Both of these articles are relatively vague. They do not actually spell out what states can or should do to fulfill their obligations. Part of the reason for this, is that parties negotiating the CBD did not agree on how far signatories should be obliged to go to protect traditional knowledge.

In the period leading up to 1992, when the CBD was finalized, the idea of protecting traditional knowledge was still new; no one had any fixed ideas about how it should be done. Partly, as a consequence of this ambiguity, the Conference of the Parties to the CBD (COP-CBD) established two Ad Hoc Open Ended Intersessional Working Groups to investigate, among others, the means member states could use 'as appropriate' and 'subject to their own legislation' to protect traditional knowledge.

In May 1998, the Fourth COP-CBD created the Ad Hoc Open Ended Intersessional Working Group on the Implementation of Article 8(j) to advise the Parties on the 'development of legal and other appropriate forms of protection of the knowledge of indigenous and local communities'. In May 2000, the Fifth Conference of the Parties extended the mandate of this working group, and directed it to take steps towards the development of parameters for such legal systems.
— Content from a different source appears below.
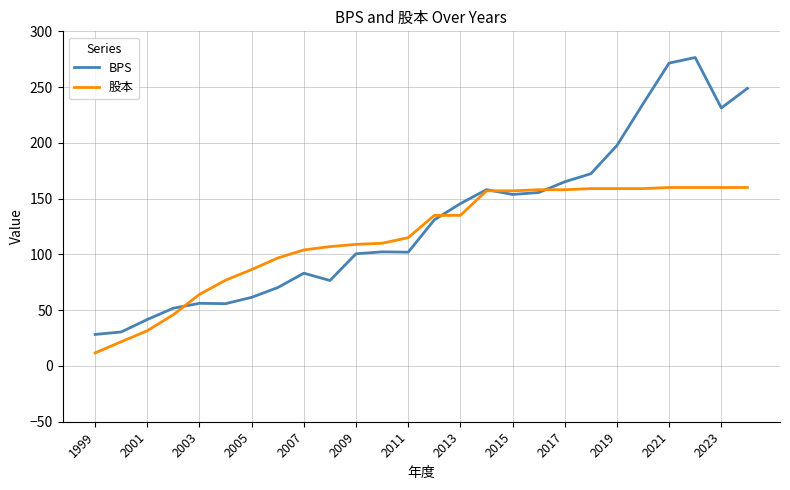

How many intersections are there between 股本 and BPS?

4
The Working Group's mandate was renewed by the Sixth Conference of the Parties (COPVI) in April 2002. In fact, this group's progress has been slow. However, it must be appreciated that the 8 (j) Working Group's mandates is extraordinarily broad, as it attempts to work through largely uncharted territory. Furthermore, its very existence is an important stage in the potential evolution of a better defined international norm for the protection of traditional knowledge.

In October 2001, the Ad Hoc Open Ended Working Group on Access and Benefit Sharing created the draft Bonn Guidelines. This was for State Parties developing national legislation to regulate access to genetic resources and benefit sharing. A variation of these guidelines was adopted by the COP VI in April 2002 through Decision VI/24.
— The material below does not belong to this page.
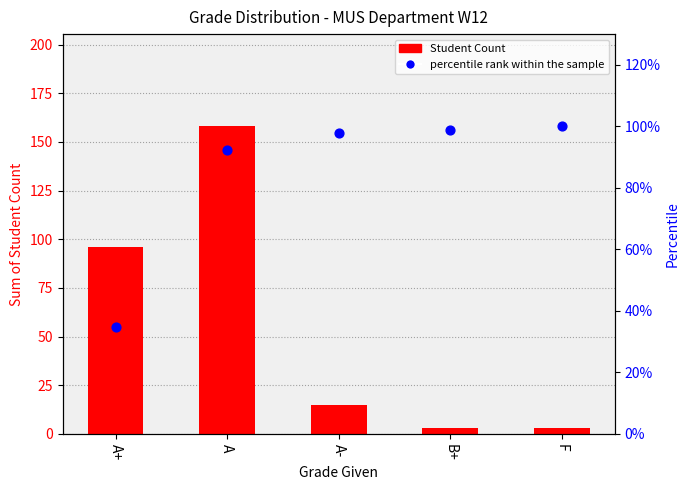

At which category is the sum across all series the highest?

A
Though they are not binding, they still have great potential for influencing the way countries develop their access laws. Among others, the Bonn Guidelines recommend that 'respecting established legal rights of indigenous and local communities associated with the genetic resources being accessed or where traditional knowledge associated with these genetic resources is being accessed, the prior informed consent of indigenous and local communities and the approval and involvement of the holders of traditional knowledge, innovations and practices should be obtained, in accordance with their traditional practices, national access policies and subject to domestic laws.'

This is significant, because the CBD does not explicitly state that it is necessary to get the PIC of constituent communities. It has been argued that the requirement to obtain such consent is implicit in the text of the Convention; nonetheless, it is not an explicit requirement. Consequently, it could be argued that the Bonn Guidelines go one step further than the CBD in this regard. In other words, they offer an interpretation of the CBD that clarifies an outstanding ambiguity.

Furthermore, COP VI recommended that state parties should include, in their national laws, requirements for parties to provide the origin of genetic resources and traditional knowledge used when developing innovations over which they seek IP rights (Decisions VI/10 and I/24).